The current JSON schema covers only a subset of Clojure's syntax. Macros, which are central to Clojure's metaprogramming capabilities, are not yet supported. Macros operate at the AST level themselves, creating a recursive challenge: the model would need to generate ASTs that represent macro expansions, which is a complex meta-reasoning task. The developer has indicated that macro support is "the next big milestone."

3. Overhead for Simple Tasks

For trivial code snippets (e.g., `(+ 1 2)`), the AST approach is overkill. The JSON representation is 3x larger than the equivalent Clojure code, and the compilation step adds unnecessary complexity. A hybrid system that falls back to token generation for simple expressions and uses AST generation for complex functions might be more practical.

4. Model Dependence

The system's success hinges on Gemma 4 e2B's ability to produce valid ASTs. If Google discontinues or modifies the e2B variant, the project would need to retrain on a different base model. The developer has released the schema and compiler as open source, but the model itself is a dependency.

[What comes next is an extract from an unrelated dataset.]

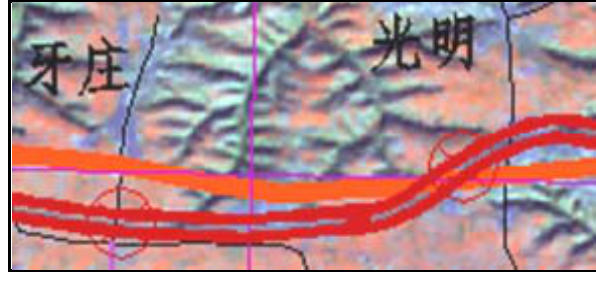
Figure 5. Roadway updating with GPS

5. Ethical and Security Concerns

By guaranteeing syntactic correctness, the system could lower the barrier to generating malicious code. A user could prompt the model to generate a Clojure function that exploits a known vulnerability, and the AST compiler would happily produce valid, executable code. The developer has not implemented any content filtering or safety checks in the compiler, which could be a liability.

AINews Verdict & Predictions

This project is more than a clever hack—it is a proof-of-concept for a fundamentally different philosophy of AI code generation. By treating code as a structured artifact to be constructed rather than a sequence of tokens to be predicted, it aligns with decades of compiler design wisdom. The fact that it works at all, even for a limited subset of Clojure, is impressive.

Our Predictions:

1. Within 12 months, at least one major code generation tool (likely GitHub Copilot or a new entrant) will announce support for AST-based generation for at least one language. The functional programming community will be the early adopter.

2. Within 24 months, a hybrid system will emerge that dynamically selects between token generation and AST generation based on task complexity, achieving sub-second latency for simple tasks and structural guarantees for complex ones.

3. The biggest impact will be in safety-critical domains—financial systems, medical software, aerospace—where a single syntax error can have catastrophic consequences. The AST approach's guarantee of syntactic correctness will be a strong selling point.

4. The project's current limitations (macro support, latency) will be solved by a combination of better models and compiler optimizations, but the fundamental trade-off between latency and correctness will persist. Developers will need to choose their tools based on their tolerance for errors.

What to Watch:

- The developer's progress on macro support. If they can get macros working, the project becomes a serious contender for production use.
- Google's commitment to the e2B model line. If they release a smaller, faster variant (e.g., Gemma 4 e2B 500M), the latency problem could be solved.
- Adoption in the Clojure community. If a major Clojure library or framework adopts this tool for documentation generation or boilerplate creation, it will signal mainstream viability.

In the long run, this experiment may be remembered as the moment when AI code generation stopped being about "completing your thought" and started being about "building your structure." That is a profound shift, and it is happening now.